But now that we’re at work, and he’s back to himself, I feel better. All is well. Lucas is still impossible, my walls are still firmly up, and I’m still perfectly safe.
“I thought you might want a—what’s it called?” Lucas says, nodding to the elf. “A sidekick.”
“We have a million things to do, the hotel is falling apart, and you have time to buy a toy elf?”
“I am very good at multitasking,” Lucas says gravely. “It is part of what makes me so excellent at my job.” His eyes glitter in the darkness. “For instance, I have managed to spend all day looking for Goldilocks, arranging music for the Christmas party, manning the phones, and thinking about you naked.”
I swallow. I was so determined never to sleep with him again after the conversation this morning, but now the suggestion sets something alight deep in my belly, and suddenly my evening plans—The Princess Switch, spiced tea, mince pies—feel way less interesting than the idea of driving Lucas home.
“Get in,” I tell him. “And that elf is riding in your lap, not mine.”
* * *
? ? ? ? ?
The next day should be my day off, but I’m in anyway because we’ve organised a huge jumble sale at the hotel. It’s all-hands-on-deck this morning. Poor Mandy is “live-tweeting the event,” apparently; Barty is polishing everything in sight; even Arjun is carrying an old set of chiffon curtains out onto the lawn. I down a second coffee, trying to look like I wasn’t up half the night with Lucas. Arjun already knows something is going on—he saw us pulling in together in Smartie, and gave me a look that said, Do you know what you’re doing there, Ms. Jenkins?

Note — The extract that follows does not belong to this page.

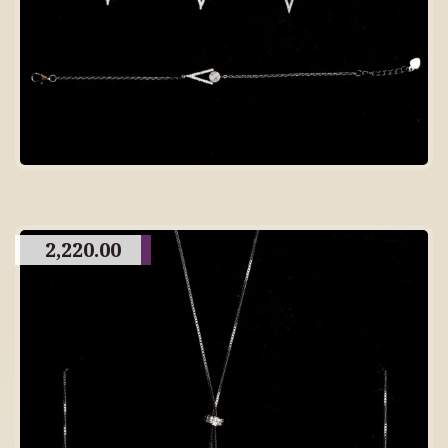
2,220.00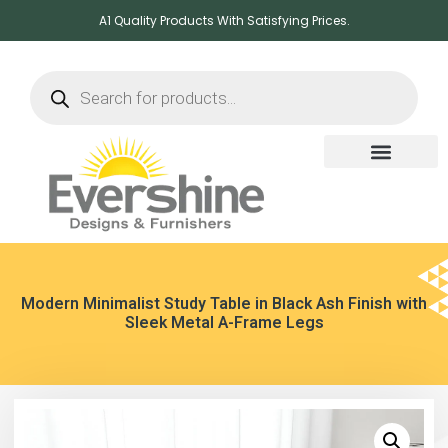
A1 Quality Products With Satisfying Prices.
Modern Minimalist Study Table in Black Ash Finish with
Sleek Metal A-Frame Legs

Which I don’t. At all. Obviously. Last night with Lucas was breathtakingly hot, and this morning I woke up in his arms, which was a) against the rules and b) extremely risky. We barely made it in on time.

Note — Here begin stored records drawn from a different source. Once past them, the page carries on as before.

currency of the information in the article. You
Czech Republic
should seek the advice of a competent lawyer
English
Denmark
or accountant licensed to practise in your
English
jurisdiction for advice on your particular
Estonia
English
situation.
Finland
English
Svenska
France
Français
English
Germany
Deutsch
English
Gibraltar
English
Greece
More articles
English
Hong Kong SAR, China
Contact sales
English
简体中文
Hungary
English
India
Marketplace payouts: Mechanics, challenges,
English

I take a deep breath. It’s an absolutely stunning winter morning—with the sun just beginning to scorch through the mist, the gardens are glowing.
“Your friend Grigg is trying to get hold of you,” Lucas says, coming up behind me.
His voice is a dangerous shade of conversational. Lucas playing it casual means he’s plotting something, generally. I turn away from the crockery I’m arranging on a picnic blanket to find him holding a large coffee table in one hand in the way that I might hold, say, a large coffee.
“Over there,” I tell him, pointing. “And what do you mean, Grigg’s . . .” I check my phone. Three missed calls. “God, is he OK?”
“He’s panicking about your Christmas present,” Lucas says, showing no signs of carrying the table off to the correct area of the lawn. He’s wearing a black scarf over his coat—who owns a plain black scarf? “He rang reception.”
“Oh.” I have a bad feeling growing in my stomach now. I turn back to my crockery. Would it look better if I put all the teacups together, or . . .
“He wants Jem’s address, since you’re spending Christmas with her.”
“Right,” I say, unstacking saucers as loudly as possible without breaking anything valuable. Maybe I can just drown this conversation out and then I can pretend it’s not happening at all.
“When we went to Shannon’s divorce party, at Brockenhurst station, Jem said that you were spending Christmas with Grigg and Sameera.”
“Is that what you choose to remember about our trip to London?”
I can feel the steadiness of Lucas’s gaze on the back of my neck.
“Izzy,” he says with great deliberation. “Where will you be celebrating Christmas this year?”
“I’m working Christmas.”
“Yes. You are. And do your friends know that?”
“Umm.” I squint down at the picnic blanket. I’m concerned that I might cry if he asks me any more about this.
“I know what it feels like to be away from your family at Christmas,” Lucas says.
I glance over my shoulder at him. Very few people really get that my friends are my family now, just like the team at the hotel. Lucas looks back at me, unreadable, and for a frightening moment I find myself wondering whether he might actually know me really, really well.
I turn back to the teacups. “I would usually be with Grigg and Sameera this year, but they’re spending it in the Outer Hebrides with Grigg’s parents.”
Grigg’s parents have never taken to Sameera—they have this stupid thing about how me and Grigg should have got together, and it’s always awkward when the three of us are with them, mainly because I get so irritated I’m at risk of saying something tactless, and that makes Sameera nervous. Now that they’ve got baby Rupe, it’s extra important for them to bond as a family.